§ REQUIRED WORK
1. Answer these from the National Archives FAQ:
(a) In which building are the official vice presidential records kept?
(b) Researchers under what age must come with an adult researcher?
(c) During what hours and on which days is an archivist on-site to answer questions?
2. Repeat word for word the stretch of the National Archives FAQ from "Do I need to" through "Building in Washington, D.C.".

§ SOURCE EXTRACT
What Vice Presidential records are held by the Archival Operations Division?
The official records of the Albert Gore, Jr., Richard Cheney, Joseph Biden, and Michael Pence vice presidency are in the custody of the Archival Operations Division and housed at the National Archives Building in downtown Washington, D.C.
Vice Presidential records are documentary materials, or any reasonably segregable portion thereof, created and or received by the Vice President, his immediate staff, or others in the Office of the Vice President whose function it is to advise and assist the Vice President in the course of conducting activities which relate to or have an effect upon carrying out the constitutional, statutory, or other official or ceremonial duties of the Vice President. Records of the Office of the Vice President are treated in the same manner as Presidential records.
The congressional, campaign material, and other collections of personal papers of Albert Gore, Jr., Richard Cheney, Joseph Biden, and Michael Pence are not in the legal custody of the Archival Operations Division. These records are housed at other repositories, which are listed on the Resources page.
Who may use the Vice Presidential records?
Processed and open Gore, Cheney, Biden, and Pence Vice Presidential records are available to everyone. Research inquiries can be made by mail, email, or telephone. Research also may be conducted on-site in the National Archives research room located in Washington, D.C. Researchers under the age of 14 must be accompanied by an adult researcher.
Do I need to make an appointment to conduct research?
Yes. Research visits are by appointment only and may be scheduled at the A1 Textual Event Page. Researchers should also contact the Archival Operations Division in advance by email at firstname.lastname@example.org or by telephone at (202) 357-5200. This will allow staff archivists ample time to locate and retrieve publicly available records related to the researcher’s topics of interest.
An archivist is available on-site to answer questions about vice presidential records from 9:00 AM to 5:00 PM, Monday through Friday. Please note that access to these materials is not available during weekends and Federal holidays.
For directions and information about conducting research, please visit Information for Researchers at the National Archives Building in Washington, D.C.
What are the research room procedures?
Review Research Room Guidance at the National Archives and the FAQs related to research room reopenings.
What records are open for research?

§ SUPPLIED INFORMATION

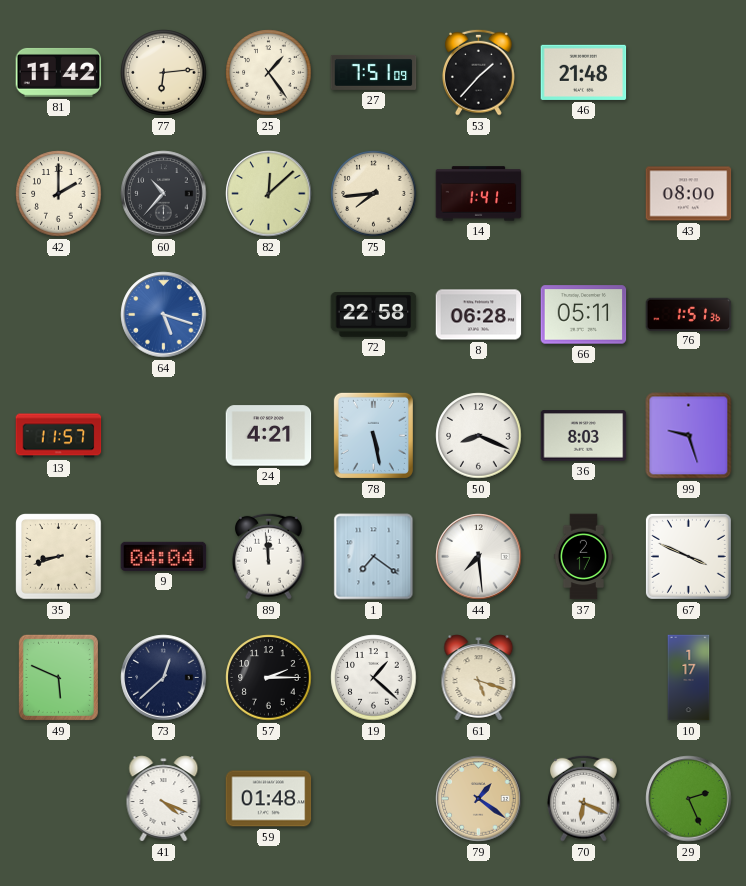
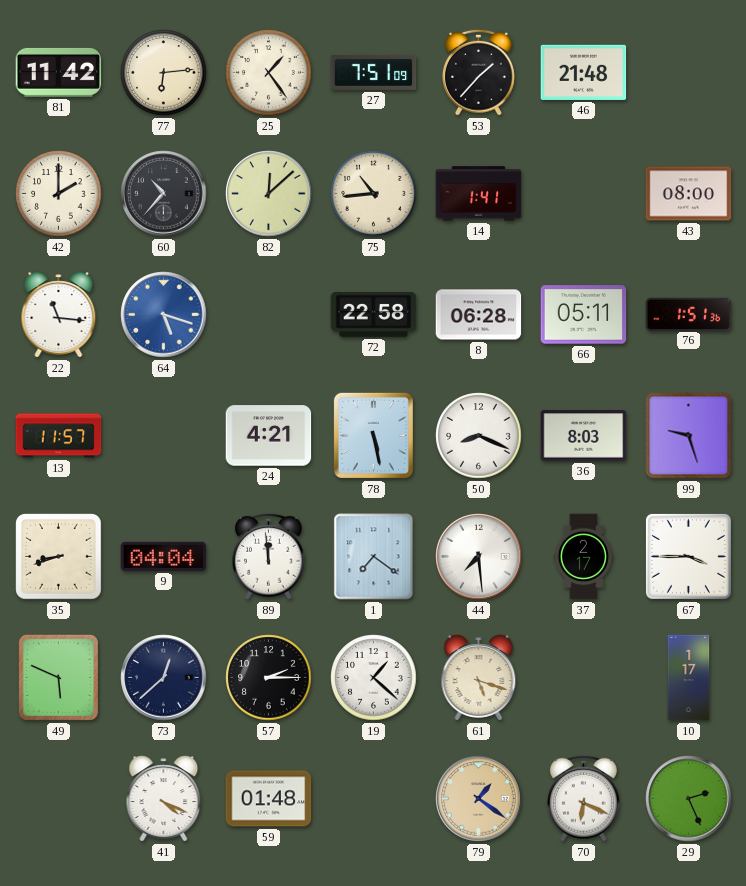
75: 7:44 -> 10:44
22: none -> 11:16
67: 3:49 -> 3:45
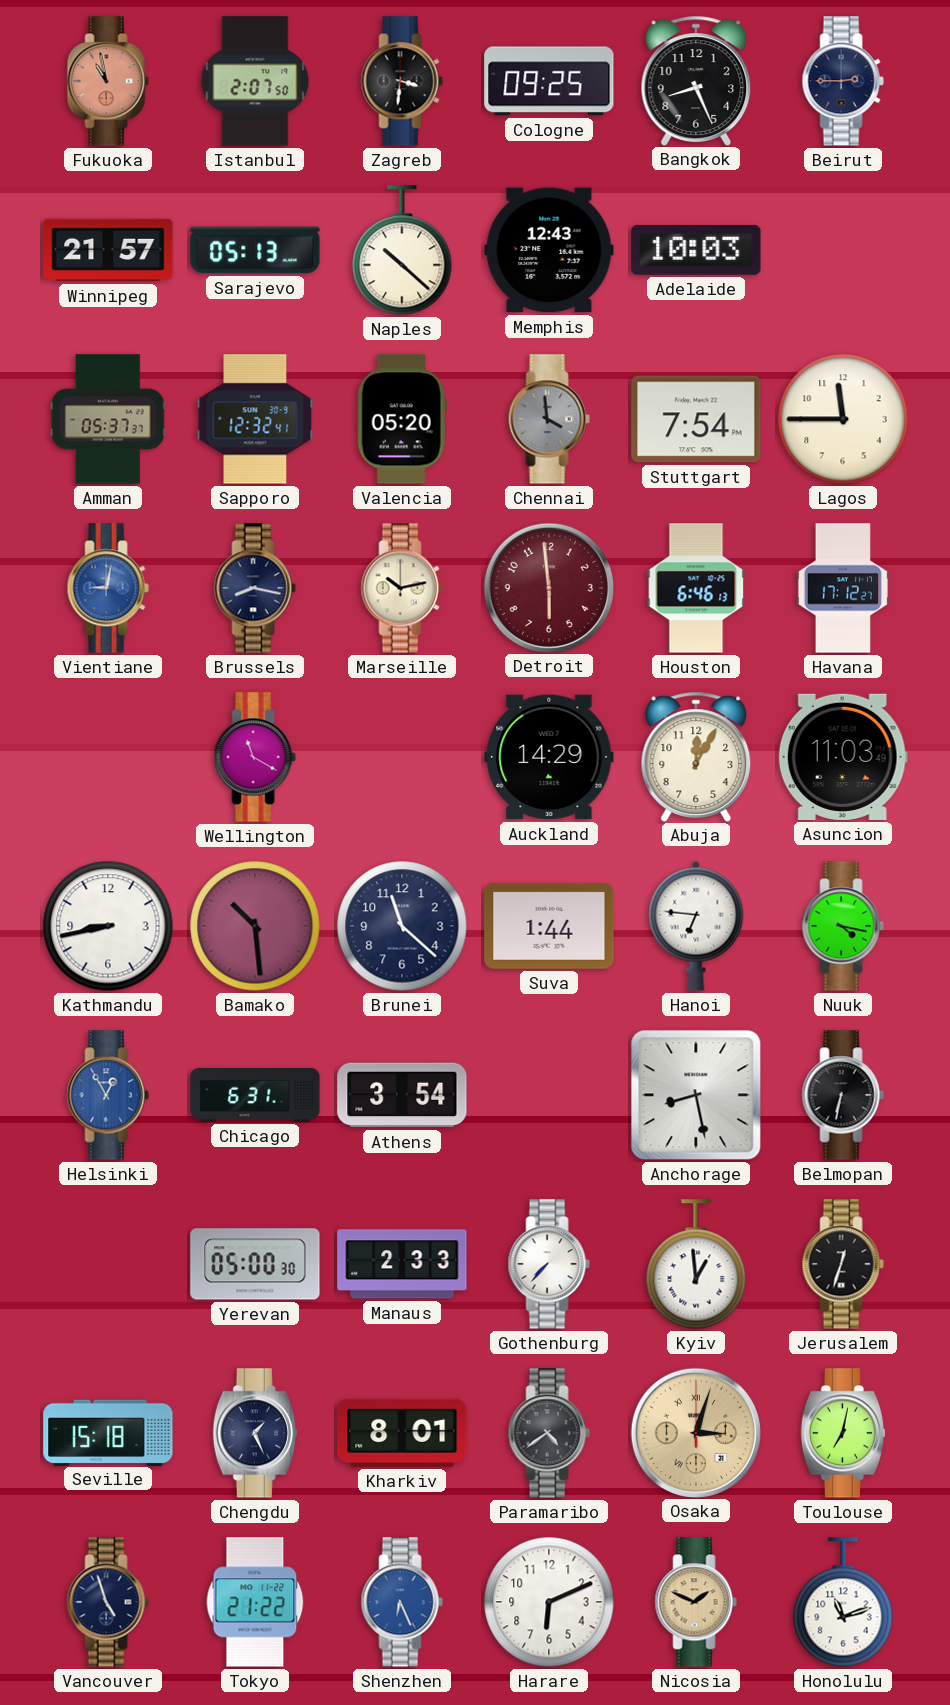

§ SOLVED TASKS
1.
(a) The National Archives Building in downtown Washington, D.C.
(b) 14.
(c) From 9:00 AM to 5:00 PM, Monday through Friday.

2.
Do I need to make an appointment to conduct research?
Yes. Research visits are by appointment only and may be scheduled at the A1 Textual Event Page. Researchers should also contact the Archival Operations Division in advance by email at firstname.lastname@example.org or by telephone at (202) 357-5200. This will allow staff archivists ample time to locate and retrieve publicly available records related to the researcher’s topics of interest.
An archivist is available on-site to answer questions about vice presidential records from 9:00 AM to 5:00 PM, Monday through Friday. Please note that access to these materials is not available during weekends and Federal holidays.
For directions and information about conducting research, please visit Information for Researchers at the National Archives Building in Washington, D.C.